In Defense Of The Gaussian Copula

The Gaussian copula is not an economic model, but it has been similarly misused and is similarly demonised. In broad terms, the Gaussian copula is a formula to map the approximate correlation between two variables. In the financial world it was used to express the relationship between two assets in a simple form. This was foolish. Even the relationship between debt and equity changes with the market conditions. Often it has a negative correlation, but other times it can be positive.

That does not mean it was useless. The Gaussian copula provided a convienent way to describe a relationship that held under particular conditions. But it was fed data that reflected a period when housing prices were not correlated to the extent that they turned out to be when the housing bubble popped. You can have the most complicated and complete model in the world to explain asset correlation, but if you calibrate it assuming housing prices won’t fall on a national level, the model cannot hedge you against that happening.

→ The Economist

Why Not Just Print More Money?

The best alternative, Turner thinks, is his radical proposal—creating money and handing it out to entities that can spend it. He readily concedes that it wouldn’t matter much whether the newly minted money was forwarded to households in the form of bank credits, or used to finance tax cuts, or spent on building new roads and bridges. The key point is that the government would be stimulating the economy without issuing any new debt. It wouldn’t be accentuating the problem of debt overhang, or creating the conditions for yet another boom-and-bust cycle.

→ The New Yorker

Black Monday Really Did Look Like 1929 Again


A short and informative recollection of what happened roughly three decades ago, from Barry Ritholtz :

Where were you on Monday, Oct. 19, 1987?

Today is the first time since 2009 that Oct. 19 has fallen on a Monday, and that has me thinking about that day. I recall exactly where I was — in graduate school, walking between classes, when I passed a television broadcasting the collapse.

New York Magazine had a great piece too on February 2008 :

It all started, of course, on Wall Street. On Black Monday, October 19, 1987, the Dow Jones index, for reasons still being debated, fell 508 points, almost a quarter of its total. (The current equivalent, for comparison’s sake, would be a 3,200-point loss on one day.) The drop turned out to be a “black swan event,” a weirdly poetic economist’s term meaning, basically, a fluke (though few people remember it, the Dow still eked out a positive finish for the year). Still, the hiccup seemed to foretell the instability to come. Over the next two years, with the economy perceived to be overheating, the Fed repeatedly jacked up interest rates, which made bonds and T-bills sexier than stocks, which triggered an epidemic of unscrupulous bond peddling, which further destabilized the market—leading to a slowdown. (If that all sounds disturbingly like the recent subprime-debt mess, well, that’s because it is. But more on that later.) And a slowdown on Wall Street, which provides over 20 percent of the city’s cash income, spells a slowdown for New York.

→ Bloomberg View

All Credit To Them

On consumer lending :

The most creditworthy customers, it turns out, are the least keen to splurge when extra credit is offered. For every dollar their credit limits increase, they boost their borrowing by $0.23. Even that is an exaggeration: by further digging through the data, the researchers establish that the borrowers with the best credit records are only shifting their borrowing from card to card to take advantage of improved terms—not borrowing any more in aggregate. At the other end of the scale, those with the muckiest credit histories borrow an extra $0.58 for every $1 hike in their credit limit.

But that is not the whole story. The researchers then take a bank’s perspective, and ask to whom it makes most sense to lend. Boosting credit limits draws in extra interest payments and charges, but there are costs too.

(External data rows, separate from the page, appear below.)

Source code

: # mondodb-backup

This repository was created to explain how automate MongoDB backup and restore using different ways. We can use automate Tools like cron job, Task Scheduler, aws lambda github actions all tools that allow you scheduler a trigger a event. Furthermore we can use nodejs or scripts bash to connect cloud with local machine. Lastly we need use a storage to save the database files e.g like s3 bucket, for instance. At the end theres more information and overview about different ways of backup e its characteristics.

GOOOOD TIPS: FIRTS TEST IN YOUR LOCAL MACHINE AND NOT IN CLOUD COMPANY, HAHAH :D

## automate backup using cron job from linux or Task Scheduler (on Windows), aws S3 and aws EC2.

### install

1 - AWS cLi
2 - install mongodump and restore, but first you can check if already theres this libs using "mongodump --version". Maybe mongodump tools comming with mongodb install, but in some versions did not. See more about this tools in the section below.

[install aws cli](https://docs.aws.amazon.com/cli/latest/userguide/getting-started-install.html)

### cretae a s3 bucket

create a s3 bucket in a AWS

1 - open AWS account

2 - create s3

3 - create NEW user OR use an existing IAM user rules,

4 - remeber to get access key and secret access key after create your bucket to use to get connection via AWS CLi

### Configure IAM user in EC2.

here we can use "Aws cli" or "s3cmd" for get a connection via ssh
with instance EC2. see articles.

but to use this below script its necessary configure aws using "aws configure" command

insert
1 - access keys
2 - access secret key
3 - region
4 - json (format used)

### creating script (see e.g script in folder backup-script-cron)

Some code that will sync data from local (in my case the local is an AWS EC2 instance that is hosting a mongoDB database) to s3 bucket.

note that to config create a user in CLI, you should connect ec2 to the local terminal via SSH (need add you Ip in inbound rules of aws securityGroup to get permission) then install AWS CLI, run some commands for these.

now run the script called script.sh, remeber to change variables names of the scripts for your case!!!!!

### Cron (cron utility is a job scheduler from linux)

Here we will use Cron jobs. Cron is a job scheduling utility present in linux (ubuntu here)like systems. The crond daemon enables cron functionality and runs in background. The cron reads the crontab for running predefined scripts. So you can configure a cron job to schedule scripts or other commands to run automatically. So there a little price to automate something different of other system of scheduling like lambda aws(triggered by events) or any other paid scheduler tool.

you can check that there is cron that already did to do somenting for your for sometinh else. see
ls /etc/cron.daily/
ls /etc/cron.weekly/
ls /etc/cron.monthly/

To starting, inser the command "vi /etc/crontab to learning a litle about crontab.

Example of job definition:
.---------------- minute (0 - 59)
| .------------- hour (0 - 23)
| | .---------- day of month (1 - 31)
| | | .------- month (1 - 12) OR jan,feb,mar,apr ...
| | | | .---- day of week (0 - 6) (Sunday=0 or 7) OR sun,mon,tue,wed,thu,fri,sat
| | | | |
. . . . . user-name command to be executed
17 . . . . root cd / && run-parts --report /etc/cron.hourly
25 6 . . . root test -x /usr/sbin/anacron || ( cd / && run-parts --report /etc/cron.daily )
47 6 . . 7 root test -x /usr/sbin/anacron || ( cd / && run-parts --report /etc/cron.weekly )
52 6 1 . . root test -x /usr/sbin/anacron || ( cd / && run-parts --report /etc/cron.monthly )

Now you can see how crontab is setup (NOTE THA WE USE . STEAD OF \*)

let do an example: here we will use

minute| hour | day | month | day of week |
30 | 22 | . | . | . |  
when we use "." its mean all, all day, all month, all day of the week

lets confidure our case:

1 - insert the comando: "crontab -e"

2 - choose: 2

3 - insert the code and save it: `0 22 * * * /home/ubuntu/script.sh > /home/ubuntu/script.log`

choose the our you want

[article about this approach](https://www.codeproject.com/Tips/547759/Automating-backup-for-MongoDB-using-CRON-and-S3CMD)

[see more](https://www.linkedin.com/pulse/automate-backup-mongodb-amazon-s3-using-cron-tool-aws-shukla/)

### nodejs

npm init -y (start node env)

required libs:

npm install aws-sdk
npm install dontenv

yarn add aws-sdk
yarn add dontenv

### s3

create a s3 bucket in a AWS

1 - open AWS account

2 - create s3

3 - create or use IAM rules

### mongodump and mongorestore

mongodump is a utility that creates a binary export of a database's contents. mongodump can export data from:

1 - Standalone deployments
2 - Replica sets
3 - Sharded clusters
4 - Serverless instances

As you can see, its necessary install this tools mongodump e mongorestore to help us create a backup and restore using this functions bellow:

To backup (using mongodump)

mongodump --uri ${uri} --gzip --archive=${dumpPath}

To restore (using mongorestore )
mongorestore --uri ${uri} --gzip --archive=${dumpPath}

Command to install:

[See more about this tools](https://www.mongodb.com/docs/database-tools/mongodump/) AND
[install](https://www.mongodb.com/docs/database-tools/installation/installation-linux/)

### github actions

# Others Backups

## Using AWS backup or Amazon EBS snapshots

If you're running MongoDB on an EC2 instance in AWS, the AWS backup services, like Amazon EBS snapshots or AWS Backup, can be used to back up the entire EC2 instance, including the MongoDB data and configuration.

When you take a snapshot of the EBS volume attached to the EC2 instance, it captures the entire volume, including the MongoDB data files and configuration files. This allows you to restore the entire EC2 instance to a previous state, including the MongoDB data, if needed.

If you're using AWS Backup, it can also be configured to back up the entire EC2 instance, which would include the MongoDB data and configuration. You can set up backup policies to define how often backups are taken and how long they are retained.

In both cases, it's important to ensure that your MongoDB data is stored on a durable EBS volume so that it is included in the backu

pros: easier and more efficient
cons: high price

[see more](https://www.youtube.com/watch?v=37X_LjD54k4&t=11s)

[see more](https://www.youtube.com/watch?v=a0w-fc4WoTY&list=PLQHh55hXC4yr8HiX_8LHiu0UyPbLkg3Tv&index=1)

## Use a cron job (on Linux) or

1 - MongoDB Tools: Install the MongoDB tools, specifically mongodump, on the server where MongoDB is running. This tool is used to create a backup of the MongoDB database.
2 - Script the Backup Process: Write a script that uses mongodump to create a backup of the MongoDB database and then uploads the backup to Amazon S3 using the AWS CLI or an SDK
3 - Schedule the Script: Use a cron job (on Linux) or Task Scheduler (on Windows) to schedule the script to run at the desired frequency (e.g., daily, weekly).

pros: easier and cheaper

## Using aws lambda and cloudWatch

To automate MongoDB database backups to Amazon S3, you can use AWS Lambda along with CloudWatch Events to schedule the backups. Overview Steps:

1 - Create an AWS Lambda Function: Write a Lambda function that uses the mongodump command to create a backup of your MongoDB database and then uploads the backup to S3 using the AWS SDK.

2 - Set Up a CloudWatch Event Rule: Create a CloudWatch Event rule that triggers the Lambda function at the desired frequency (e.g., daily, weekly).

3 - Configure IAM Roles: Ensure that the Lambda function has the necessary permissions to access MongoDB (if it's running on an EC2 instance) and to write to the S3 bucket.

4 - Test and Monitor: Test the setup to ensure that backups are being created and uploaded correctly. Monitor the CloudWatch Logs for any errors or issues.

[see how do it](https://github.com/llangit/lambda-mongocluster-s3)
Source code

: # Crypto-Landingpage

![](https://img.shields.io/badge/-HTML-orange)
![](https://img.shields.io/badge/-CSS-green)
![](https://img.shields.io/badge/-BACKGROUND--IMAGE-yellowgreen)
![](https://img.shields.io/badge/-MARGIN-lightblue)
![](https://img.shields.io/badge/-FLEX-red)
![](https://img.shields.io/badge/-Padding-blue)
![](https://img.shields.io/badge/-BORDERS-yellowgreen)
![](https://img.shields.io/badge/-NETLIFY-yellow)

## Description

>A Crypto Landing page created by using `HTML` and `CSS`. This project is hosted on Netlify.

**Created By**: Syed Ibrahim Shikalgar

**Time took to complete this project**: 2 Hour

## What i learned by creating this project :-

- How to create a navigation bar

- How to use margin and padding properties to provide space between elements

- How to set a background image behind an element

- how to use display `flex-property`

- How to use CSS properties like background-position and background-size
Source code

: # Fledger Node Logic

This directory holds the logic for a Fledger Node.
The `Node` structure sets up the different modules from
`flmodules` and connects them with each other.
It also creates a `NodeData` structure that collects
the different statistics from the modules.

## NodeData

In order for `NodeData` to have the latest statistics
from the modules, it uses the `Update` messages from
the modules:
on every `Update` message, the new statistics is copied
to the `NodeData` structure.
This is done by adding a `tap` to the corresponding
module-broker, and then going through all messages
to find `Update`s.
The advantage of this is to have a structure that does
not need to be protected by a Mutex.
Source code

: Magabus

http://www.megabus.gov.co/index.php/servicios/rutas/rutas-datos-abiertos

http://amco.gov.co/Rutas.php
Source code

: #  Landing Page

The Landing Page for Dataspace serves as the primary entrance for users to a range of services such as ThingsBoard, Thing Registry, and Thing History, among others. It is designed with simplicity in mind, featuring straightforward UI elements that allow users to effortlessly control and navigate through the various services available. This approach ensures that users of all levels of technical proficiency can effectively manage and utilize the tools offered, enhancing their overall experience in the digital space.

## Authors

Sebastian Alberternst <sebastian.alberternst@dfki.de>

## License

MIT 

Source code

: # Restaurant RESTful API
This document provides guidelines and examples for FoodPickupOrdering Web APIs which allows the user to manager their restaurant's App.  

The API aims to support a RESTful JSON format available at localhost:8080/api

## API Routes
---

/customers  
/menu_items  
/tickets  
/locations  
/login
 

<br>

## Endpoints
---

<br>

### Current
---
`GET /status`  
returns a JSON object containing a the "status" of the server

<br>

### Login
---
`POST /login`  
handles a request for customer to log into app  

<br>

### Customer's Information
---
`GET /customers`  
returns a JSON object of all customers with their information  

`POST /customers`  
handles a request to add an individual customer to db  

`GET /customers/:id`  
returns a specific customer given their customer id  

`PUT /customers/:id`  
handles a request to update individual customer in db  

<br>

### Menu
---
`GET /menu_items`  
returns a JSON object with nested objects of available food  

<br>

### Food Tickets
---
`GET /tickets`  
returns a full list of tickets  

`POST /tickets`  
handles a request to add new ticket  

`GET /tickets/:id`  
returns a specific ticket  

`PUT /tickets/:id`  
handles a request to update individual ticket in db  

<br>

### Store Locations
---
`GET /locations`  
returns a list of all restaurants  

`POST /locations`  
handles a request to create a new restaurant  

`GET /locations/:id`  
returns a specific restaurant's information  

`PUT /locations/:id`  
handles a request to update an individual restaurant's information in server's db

If it is mainly the highest-risk borrowers who take advantage of higher limits, or if the higher limits encourage more reckless borrowing in general, then default rates will climb, eating away at profit margins.

→ The Economist

Psyching Out Borrowers

Follow-up on yesterday’s article about personality tests approval to get loans. Payoff adds a touch of algorithms on top of psychology to determine the creditworthness of the borrower.

Galen helped develop the matching algorithms at eHarmony, which are responsible for 4 percent of U.S. marriages. We’re using his expertise to bring psychology to finance. Our science is ultimately about behavior change and helping people make better financial decisions. This process of change begins with self-understanding, and we’re using advanced psychometric assessments to understand people’s mindsets— the goal being to improve how they approach their financial decisions. We’ve taken the hundreds of questions you might answer in a typical psychometric assessment and compressed them into a three-minute “gamified” online assessment that gauges your financial personality.